A disciplina de Comunicação e Sociologia ministrada no segundo semestre de 2022


ocorreu em um período bastante interessante da história do Brasil: as eleições
presidenciais. Por causa disso, os textos da unidade possuem um direcionamento mais
político, que funciona como um fio condutor conectando-os de maneira geral. A
primeira unidade condensa sete textos, abrindo com “Os desafios impostos pelas mídias
sociais à democracia”, da autora Beatriz Walid, que passeia pelos principais temas
abordados nos textos posteriores como: democracia na era digital, o fenômeno das fake
News e a era da pós-verdade, e a utilização de redes sociais no dia-a-dia como
ferramenta para modificar interações sociais.
A bússola para se guiar em meio as leituras se dá através do texto O Poder da Ideologia
de István Mészáros, que desmistifica uma crença popular de que o jornalismo tem que
ser imparcial.
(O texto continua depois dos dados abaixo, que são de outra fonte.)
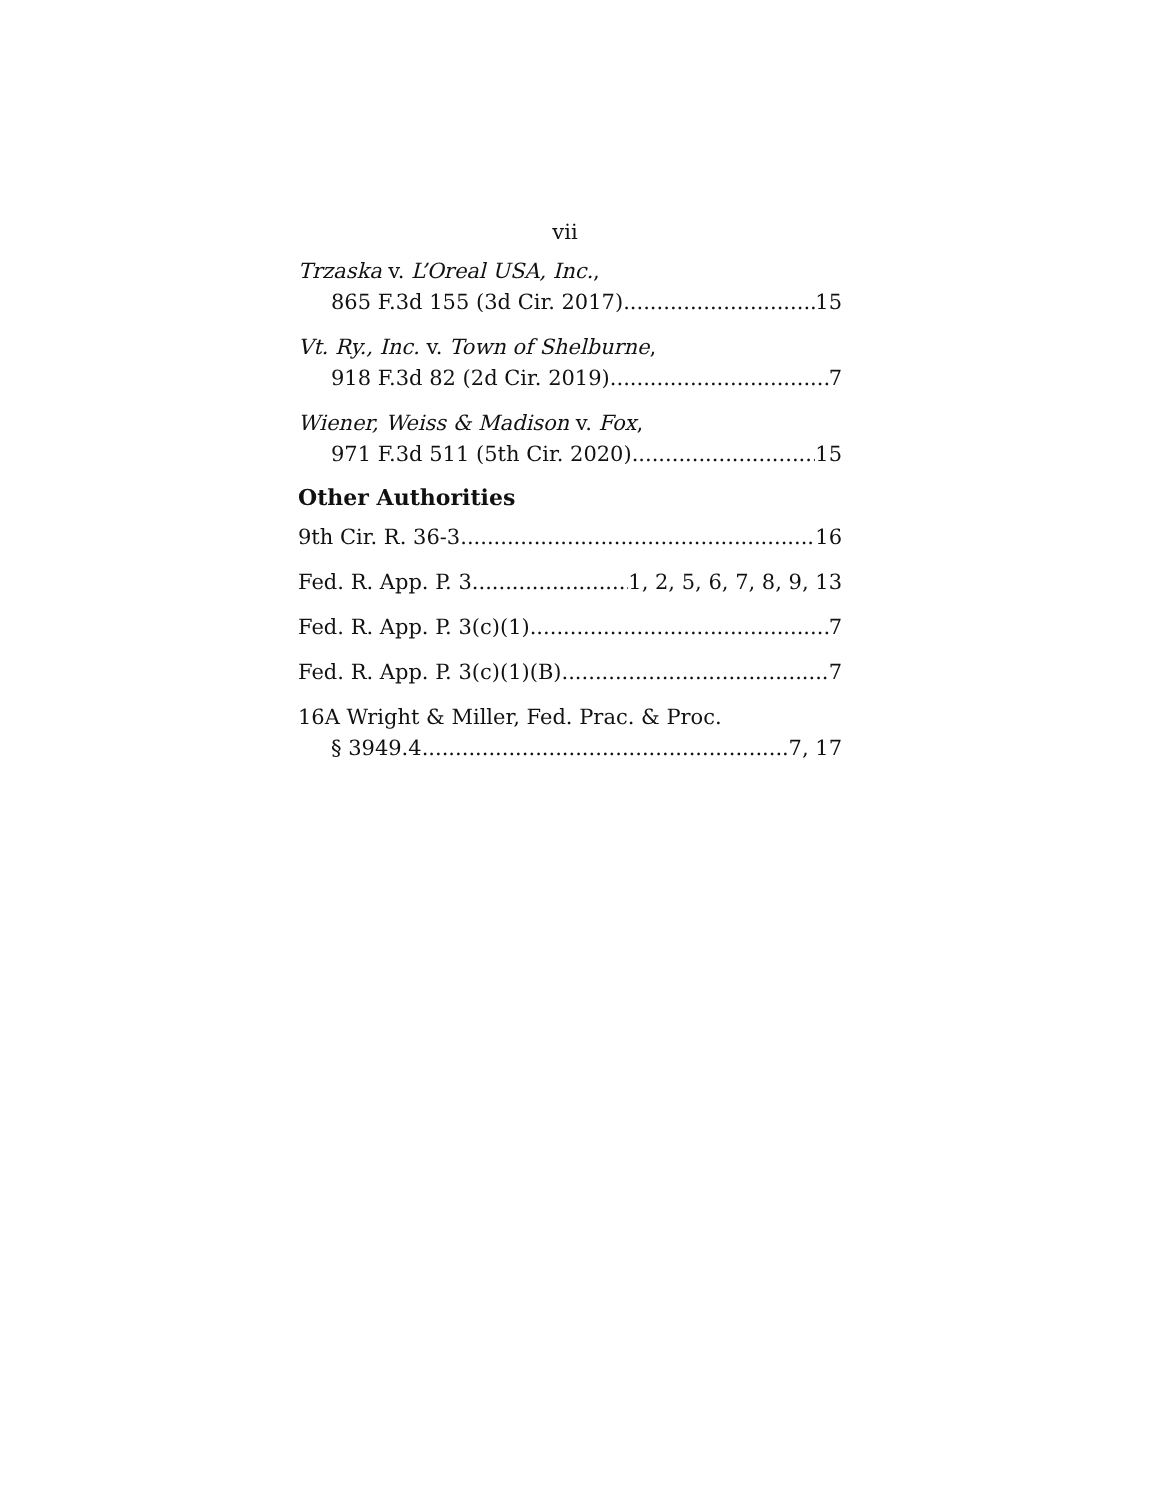vii
Trzaska v. L’Oreal USA, Inc.,
865 F.3d 155 (3d Cir. 2017) 15
Vt. Ry., Inc. v. Town of Shelburne,
918 F.3d 82 (2d Cir. 2019) 7
Wiener, Weiss & Madison v. Fox,
971 F.3d 511 (5th Cir. 2020) 15
Other Authorities
9th Cir. R. 36-3 16
Fed. R. App. P. 3 1, 2, 5, 6, 7, 8, 9, 13
Fed. R. App. P. 3(c)(1) 7
Fed. R. App. P. 3(c)(1)(B) 7
16A Wright & Miller, Fed. Prac. & Proc.
§ 3949.4 7, 17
Para Mészáros, tudo possui uma ideologia, seja ela a dominante ou a
oculta. O autor aprofunda ainda mais o conceito através de exemplos dentro da vida
acadêmica e política. O que impressiona é que ideologia é o conceito mais diluído nos
textos posteriores, já que ele é um importantíssimo para se entender como filtros
invisíveis são criados, ou como surgem as guerras culturais e os movimentos sociais,
sem falar que a ideologia é importantíssima para compreender o panorama político
brasileiro que foi palco de uma ascensão da extrema direita muito graças a mídia e o
conservadorismo do país atrelados com o fenômeno das Fake News. De um olhar
externo pode até parecer que os textos não possuem ligações entre si, mas quanto mais
se estuda, nota-se a teia que os conecta, permitindo assim compreender o cenário
sociológico da nossa sociedade contemporânea.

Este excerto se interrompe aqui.